### Directions for this task
Could you copy every line of the data that contains "feTurbulence"?

### Provided entries
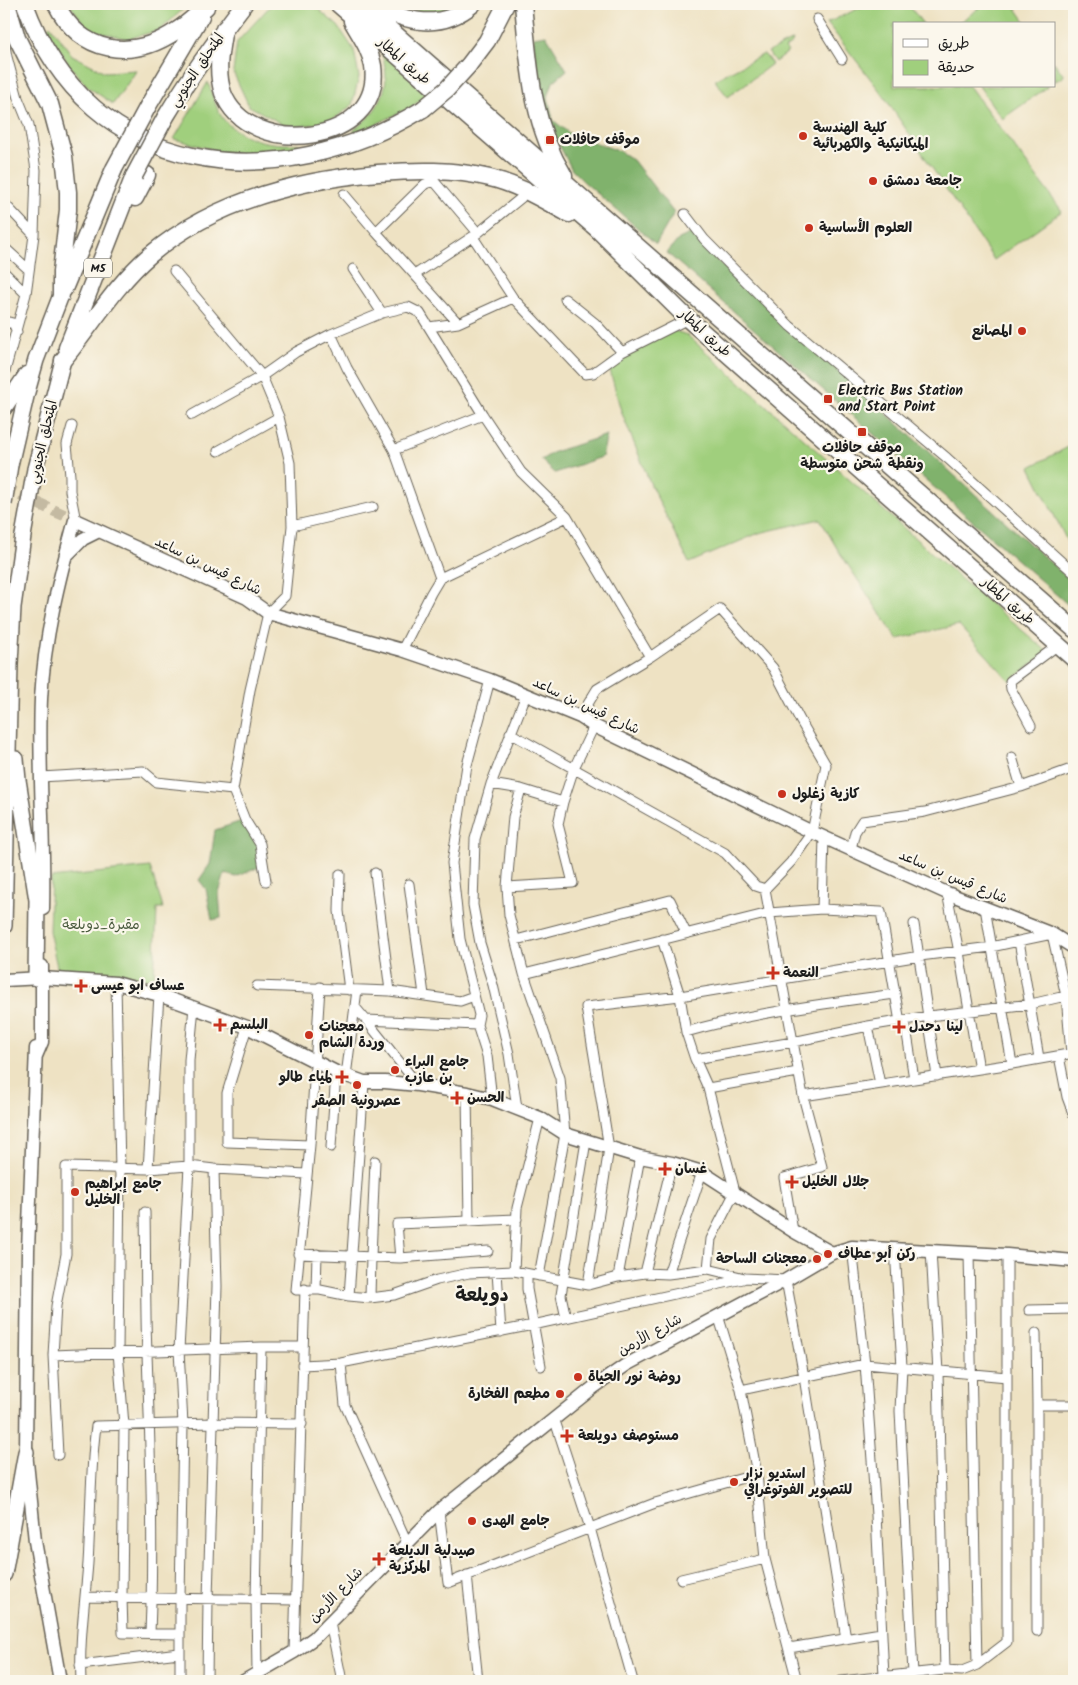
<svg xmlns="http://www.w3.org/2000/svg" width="1078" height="1685" viewBox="0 0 1078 1685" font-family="Kalam,'Playpen Sans Arabic',sans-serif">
  <rect width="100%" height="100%" fill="#fbf7ec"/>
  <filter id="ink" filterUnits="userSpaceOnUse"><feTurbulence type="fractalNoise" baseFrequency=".02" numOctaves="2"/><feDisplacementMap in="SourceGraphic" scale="10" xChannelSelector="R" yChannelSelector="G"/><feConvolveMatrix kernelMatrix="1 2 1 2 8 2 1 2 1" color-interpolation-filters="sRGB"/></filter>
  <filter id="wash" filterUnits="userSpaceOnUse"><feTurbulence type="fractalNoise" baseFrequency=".0096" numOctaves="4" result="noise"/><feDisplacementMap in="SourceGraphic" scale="20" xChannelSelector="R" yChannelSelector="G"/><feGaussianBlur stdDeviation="1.12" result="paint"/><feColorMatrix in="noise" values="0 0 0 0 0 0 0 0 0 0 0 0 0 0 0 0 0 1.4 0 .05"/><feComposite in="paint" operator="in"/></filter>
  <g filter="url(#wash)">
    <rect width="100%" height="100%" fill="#eee2c3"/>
    <path fill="#a0cf7d" stroke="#5e764c" d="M69 4H189L160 30 127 39 88 29Z
      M272 4H312L338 26 354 50 359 77 352 105 329 123 288 127 249 106 233 72 237 42Z
      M401 4H467L455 12 425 14Z
      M868 4H908L923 24H894V86H969L1062 211 994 260 883 95 827 23Z
      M985 4H1013L1027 24H957Z
      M50 25 72 55 105 72 137 70 113 104 88 87 69 65 47 28Z
      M793 40 792 43 785 48 788 52 775 62 768 52Z
      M382 50 427 95 410 108 355 134 354 129C371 118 385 100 386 78 386 69 383 59 382 50Z
      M764 54 772 64 728 97 716 82V79Z
      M1054 62 1064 76 1054 82Z
      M208 82C212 93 217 113 225 121 244 141 272 145 298 144L303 150 264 154 225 153 174 139Z
      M979 86H1049L1002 119Z
      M672 330 687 335 961 579 1048 652 1010 681 959 625 897 639 838 550 820 519 759 533 689 563 651 485 621 411 608 363Z
      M1074 444V555L1030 467Z
      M150 867 163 908H157L154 980 119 973 116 983 60 980 49 931 51 878Z"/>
    <path fill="#80b26c" stroke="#4e6744" d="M546 35 567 70 553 82 548 97 553 120 570 134 619 151 633 160 674 213 656 244 583 181 572 170 548 123 539 93 533 37Z
      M692 233 704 248 1074 584V610L667 253 679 239Z
      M607 435 602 457 555 473 541 460 554 452Z
      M245 820 260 844 264 865 236 877 225 873 219 893 221 918 212 920 206 889 199 880 210 864 215 830Z"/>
  </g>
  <g filter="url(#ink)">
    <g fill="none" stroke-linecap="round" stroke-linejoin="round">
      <path stroke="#c4baa2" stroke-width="12" stroke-dasharray="12 6" stroke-linecap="butt" d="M4 488 75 520"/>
      <defs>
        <path id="minor" d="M817 19 842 59
          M4 40 7 57 18 98 29 125 36 170 34 235 26 294 4 375
          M344 194 376 232 458 323
          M4 203 34 235
          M685 214 704 239 790 326 947 458 1074 573
          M376 232 425 184 434 181 478 233
          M473 237 513 298
          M4 247 29 270
          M353 269 382 313
          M174 271 262 376 279 417 290 463 292 526 285 596 268 613 250 690 233 790 245 820 260 844 266 881
          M4 272 26 294
          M416 274 478 233 521 198
          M565 299 595 323 622 352
          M4 326 9 322 13 323 17 332
          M429 327 458 323 513 298 585 374 593 373 622 352 688 319
          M331 334 347 368 394 450 440 578
          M192 415 262 376 296 352 331 334 382 313 408 307 420 313 483 415 521 472 567 517 650 657
          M72 426 67 444 70 476V491L75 516V520
          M394 450 483 415
          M218 451 279 417
          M292 526 373 507
          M402 650 431 593 440 578 567 517
          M490 680 467 765 452 863 460 939 479 1015 477 1025 487 1056 492 1099
          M1031 726 1011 689 1010 681 1058 645
          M510 733 725 853 756 886 765 889 791 862 812 832 826 765 800 720 773 668 720 609 650 657 597 689 580 717
          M1012 757 1021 787
          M41 777 143 771 156 782 233 790
          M491 784 521 789 563 802
          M521 789 513 817 507 887 509 915 524 974 560 1078 565 1134 539 1276
          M851 849 855 832 862 821 925 812 1021 787 1074 768
          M375 873 390 991
          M340 874 339 911 349 990
          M409 884 424 995
          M507 887 573 883 558 824 563 802 574 768 594 726
          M765 889 803 1096 822 1167 784 1178 793 1231
          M947 893 959 952 979 1069
          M985 908 1012 1064
          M822 909 824 837
          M914 924 937 1076
          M662 939 680 996 686 1032 695 1059 708 1088 735 1192 711 1239 708 1269
          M516 940 670 900 686 933
          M1019 941 1039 1058
          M524 974 769 913 822 909 881 912 900 1022
          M116 983 120 1169 118 1352 124 1425 122 1597 123 1633 179 1634
          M257 986 390 991 460 1001 474 996
          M320 987 310 1145 296 1290H320L349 1296 370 1298 394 1295 437 1280 469 1273 514 1271 588 1285 618 1277 645 1273 668 1274 708 1269 745 1278 786 1280 804 1377 846 1639
          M355 1007 366 1020 418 1085
          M366 1020 477 1025
          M905 1021 914 1079
          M868 1026 880 1084
          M247 1027 227 1093V1142L310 1145
          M686 1032C754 1012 825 1004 895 994
          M1059 1056 1067 1097 1074 1116
          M695 1059 793 1042 868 1026 929 1016 1031 1004 1074 994
          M346 1076 357 990
          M708 1088 798 1072
          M467 1093 469 1221
          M803 1096 1012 1064 1074 1053
          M517 1108 509 1054 493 985 480 943 473 905 475 839 491 784 526 695
          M331 1147 336 1072
          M148 1169 159 995
          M145 1212C146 1259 145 1306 147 1353 150 1446 154 1540 150 1633
          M852 1247 865 1364 876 1515 884 1676
          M895 1248 902 1367 900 1411 913 1674
          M931 1250 938 1372 945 1670
          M969 1253 977 1665
          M298 1254 400 1258 488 1251
          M400 1258 397 1224 517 1219
          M514 1271 517 1208 540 1118
          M497 1272 501 1332
          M645 1273 672 1163
          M527 1274V1289L541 1366
          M668 1274 702 1172
          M618 1277 640 1157
          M588 1285 609 1148 586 1007 680 996 920 956 991 947 1052 934 1066 996 1071 1053
          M316 1290 317 1254
          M349 1296 364 1082
          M370 1298 371 1257 375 1161
          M1029 1310 1074 1309
          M718 1315 741 1390 757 1474 765 1559 797 1681
          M566 1318 561 1295 586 1141
          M1036 1333 1037 1405
          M53 1355 261 1347H302
          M341 1363 345 1405 407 1542
          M302 1365 341 1363 533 1325 743 1279
          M741 1390 865 1364 1007 1377
          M554 1418 590 1528 633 1681
          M58 1455 53 1355 56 1306 66 1254V1167L148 1169 189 1166 214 1169 306 1174
          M439 1511 448 1583 655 1503 757 1474
          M467 1575 478 1681
          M681 1579 765 1559
          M85 1597 296 1600
          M330 1623 342 1681
          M1037 1631V1405H1074
          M789 1648 881 1633
          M294 1652 305 1289
          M80 1665 179 1653
          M257 1674 256 1600 261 1347
          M81 1681C79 1642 85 1602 88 1563 91 1517 90 1471 96 1426L213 1423 302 1424
          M180 1681V1598L183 1424 179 1350 189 1166V1060L194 1007
          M207 1681 208 1599 217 1286 214 1169
          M841 1681 945 1670 962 1671 977 1665 1007 1642V1255"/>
        <path id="secondary" d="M66 556 83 539 99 531
          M43 909C45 839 38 769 41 699 44 638 59 579 75 520L247 598 268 613 402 650 490 680 580 717 594 726 812 832 947 893 1052 934 1074 948
          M4 980 42 978 116 983 159 995 247 1027 336 1072 364 1082H385L418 1085 467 1093 492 1099 540 1118 565 1134 640 1157 672 1163 702 1172 793 1231 832 1253
          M36 1048 28 1250 26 1452 35 1541 60 1681
          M36 1056 42 1042V966
          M244 1681 294 1652 314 1638 439 1511 594 1387 626 1365 786 1280 832 1253 852 1247 1007 1255 1074 1261"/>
        <path id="trunk" d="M4 408 27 374
          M10 465 27 392 36 360 61 295
          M35 469 63 360
          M16 759 18 780 37 900 36 978
          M4 926 10 664 13 607 23 536
          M4 1574 26 1452"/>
        <path id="motorway" d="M7 4 17 38 50 104 64 156 68 192V210L61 272V295
          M25 4C89 181 278 198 423 109
          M56 4C81 54 131 61 176 31 187 24 196 15 206 7
          M338 4 597 229 688 319 1074 659
          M361 4 1074 629
          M373 4C407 23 441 31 473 4
          M523 4C529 65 531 122 564 176
          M224 29C220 50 216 72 223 93 248 160 384 146 373 66 370 49 360 35 352 21
          M468 66 487 41 506 4
          M148 106 201 16
          M165 118C189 78 216 40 244 4
          M135 198 147 175
          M64 289 114 169
          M67 348 134 176
          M63 360C92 325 115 285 150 255 213 202 297 180 378 173 416 170 453 169 490 178 519 185 543 200 569 214"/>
      </defs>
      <use href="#minor" stroke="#666156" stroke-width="11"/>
      <use href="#secondary" stroke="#666156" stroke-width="15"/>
      <use href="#trunk" stroke="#666156" stroke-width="18"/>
      <use href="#motorway" stroke="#666156" stroke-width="19"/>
      <use href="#minor" stroke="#fff" stroke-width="9"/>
      <use href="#secondary" stroke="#fff" stroke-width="12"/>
      <use href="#trunk" stroke="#fff" stroke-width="15"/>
      <use href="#motorway" stroke="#fff" stroke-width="16"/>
      <defs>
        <path id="trunk-bridge" d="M4 504 10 465
          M23 536 35 469"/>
        <path id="motorway-bridge" d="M423 109 447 89 468 66
          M114 169 148 106
          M134 176 165 118"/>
      </defs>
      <use href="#trunk-bridge" stroke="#666156" stroke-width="18" stroke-linecap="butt"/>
      <use href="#motorway-bridge" stroke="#666156" stroke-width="19" stroke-linecap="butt"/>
      <use href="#trunk-bridge" stroke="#fff" stroke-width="15"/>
      <use href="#motorway-bridge" stroke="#fff" stroke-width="16"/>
    </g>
  </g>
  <g fill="#c8321e" stroke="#fbf7ec" stroke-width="2">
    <circle cx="803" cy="136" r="5"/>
    <rect x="545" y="135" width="10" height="10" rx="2.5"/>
    <circle cx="873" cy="181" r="5"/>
    <circle cx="809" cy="228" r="5"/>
    <circle cx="1022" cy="331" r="5"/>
    <rect x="823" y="394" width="10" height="10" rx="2.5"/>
    <rect x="857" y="427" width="10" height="10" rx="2.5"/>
    <circle cx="782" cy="794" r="5"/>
    <path d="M770.5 965.5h5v5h5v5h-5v5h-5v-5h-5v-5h5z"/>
    <path d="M78.5 978.5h5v5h5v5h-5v5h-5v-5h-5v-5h5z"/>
    <path d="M217.5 1017.5h5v5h5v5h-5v5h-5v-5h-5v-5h5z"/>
    <path d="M896.5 1019.5h5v5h5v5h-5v5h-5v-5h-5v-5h5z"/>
    <circle cx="309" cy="1035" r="5"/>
    <circle cx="395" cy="1070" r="5"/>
    <path d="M339.5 1069.5h5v5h5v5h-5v5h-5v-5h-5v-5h5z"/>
    <circle cx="357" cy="1085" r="5"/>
    <path d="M454.5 1090.5h5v5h5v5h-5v5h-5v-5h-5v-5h5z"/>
    <path d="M662.5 1161.5h5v5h5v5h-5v5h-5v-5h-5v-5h5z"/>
    <path d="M789.5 1174.5h5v5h5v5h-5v5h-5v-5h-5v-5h5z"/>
    <circle cx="75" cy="1192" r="5"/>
    <circle cx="828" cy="1254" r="5"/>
    <circle cx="817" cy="1259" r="5"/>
    <circle cx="578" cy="1377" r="5"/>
    <circle cx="560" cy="1394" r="5"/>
    <path d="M564.5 1428.5h5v5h5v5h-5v5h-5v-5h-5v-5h5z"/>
    <circle cx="734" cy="1482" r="5"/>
    <circle cx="472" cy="1521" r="5"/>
    <path d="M376.5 1551.5h5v5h5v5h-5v5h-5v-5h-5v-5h5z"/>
  </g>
  <g text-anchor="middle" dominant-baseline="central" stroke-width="4.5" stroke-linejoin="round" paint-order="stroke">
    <rect fill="#fbf7ec" stroke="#5f5e5a" stroke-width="1" x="84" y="258.5" width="28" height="19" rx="4"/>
    <g font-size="12" font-weight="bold" fill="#1c1c1c">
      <text x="98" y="268">M5</text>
    </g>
    <g font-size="14" fill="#1c1c1c" stroke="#fbf7ec">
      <text transform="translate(404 61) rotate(41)">طريق المطار</text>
      <text transform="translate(197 70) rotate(-56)">المتحلق الجنوبي</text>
      <text transform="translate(705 333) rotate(42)">طريق المطار</text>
      <text transform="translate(43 442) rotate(-77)">المتحلق الجنوبي</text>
      <text transform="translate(208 566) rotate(26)">شارع قيس بن ساعد</text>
      <text transform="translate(1008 601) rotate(41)">طريق المطار</text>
      <text transform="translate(586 706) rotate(25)">شارع قيس بن ساعد</text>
      <text transform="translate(953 877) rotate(23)">شارع قيس بن ساعد</text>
      <text transform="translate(650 1335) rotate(-29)">شارع الأرمن</text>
      <text transform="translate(336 1595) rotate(-46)">شارع الأرمن</text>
    </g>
    <g font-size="14" font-weight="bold" fill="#1c1c1c" stroke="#fbf7ec" text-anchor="start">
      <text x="813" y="128">كلية الهندسة<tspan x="813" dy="16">الميكانيكية والكهربائية</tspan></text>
      <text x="560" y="140">موقف حافلات</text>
      <text x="883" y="181">جامعة دمشق</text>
      <text x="819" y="228">العلوم الأساسية</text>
      <text x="1012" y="331" text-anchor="end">المصانع</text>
      <text x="838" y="391">Electric Bus Station<tspan x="838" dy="16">and Start Point</tspan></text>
      <text x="862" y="448" text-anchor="middle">موقف حافلات<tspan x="862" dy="16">ونقطة شحن متوسطة</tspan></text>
      <text x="792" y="794">كازية زغلول</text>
      <text x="783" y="973">النعمة</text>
      <text x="91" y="986">عساف ابو عيسى</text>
      <text x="230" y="1025">البلسم</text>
      <text x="319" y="1027">معجنات<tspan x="319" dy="16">وردة الشام</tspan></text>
      <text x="909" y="1027">لينا دحدل</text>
      <text x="405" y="1062">جامع البراء<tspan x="405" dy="16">بن عازب</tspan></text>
      <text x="332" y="1077" text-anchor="end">لمياء طالو</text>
      <text x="467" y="1098">الحسن</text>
      <text x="357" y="1101" text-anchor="middle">عصرونية الصقر</text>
      <text x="675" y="1169">غسان</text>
      <text x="802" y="1182">جلال الخليل</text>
      <text x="85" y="1184">جامع إبراهيم<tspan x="85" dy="16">الخليل</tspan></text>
      <text x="838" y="1254">ركن أبو عطاف</text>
      <text x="807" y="1259" text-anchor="end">معجنات الساحة</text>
      <text x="588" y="1377">روضة نور الحياة</text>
      <text x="550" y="1394" text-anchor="end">مطعم الفخارة</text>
      <text x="578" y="1436">مستوصف دويلعة</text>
      <text x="744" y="1474">استديو نزار<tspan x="744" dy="16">للتصوير الفوتوغرافي</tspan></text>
      <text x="482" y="1521">جامع الهدى</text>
      <text x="389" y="1551">صيدلية الديلعة<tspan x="389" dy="16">المركزية</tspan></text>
    </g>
    <g font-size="14" fill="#4a5b3e" stroke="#fbf7ec">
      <text x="101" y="925">مقبرة_دويلعة</text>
    </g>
    <g font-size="19" font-weight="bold" fill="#1c1c1c" stroke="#fbf7ec">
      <text x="482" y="1296">دويلعة</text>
    </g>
  </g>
  <rect width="1078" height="1685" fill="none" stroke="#fbf7ec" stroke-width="20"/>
  <rect x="893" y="22" width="162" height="65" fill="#fbf7ec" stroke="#a29f99"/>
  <rect x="903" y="39" width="25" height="8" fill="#ffffff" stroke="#a29f99"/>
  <text x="938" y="48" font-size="15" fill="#1c1c1c">طريق</text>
  <rect x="903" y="60" width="25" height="15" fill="#a0cf7d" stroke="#a29f99"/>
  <text x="938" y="72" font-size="15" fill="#1c1c1c">حديقة</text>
</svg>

### Expected answer
  <filter id="ink" filterUnits="userSpaceOnUse"><feTurbulence type="fractalNoise" baseFrequency=".02" numOctaves="2"/><feDisplacementMap in="SourceGraphic" scale="10" xChannelSelector="R" yChannelSelector="G"/><feConvolveMatrix kernelMatrix="1 2 1 2 8 2 1 2 1" color-interpolation-filters="sRGB"/></filter>
  <filter id="wash" filterUnits="userSpaceOnUse"><feTurbulence type="fractalNoise" baseFrequency=".0096" numOctaves="4" result="noise"/><feDisplacementMap in="SourceGraphic" scale="20" xChannelSelector="R" yChannelSelector="G"/><feGaussianBlur stdDeviation="1.12" result="paint"/><feColorMatrix in="noise" values="0 0 0 0 0 0 0 0 0 0 0 0 0 0 0 0 0 1.4 0 .05"/><feComposite in="paint" operator="in"/></filter>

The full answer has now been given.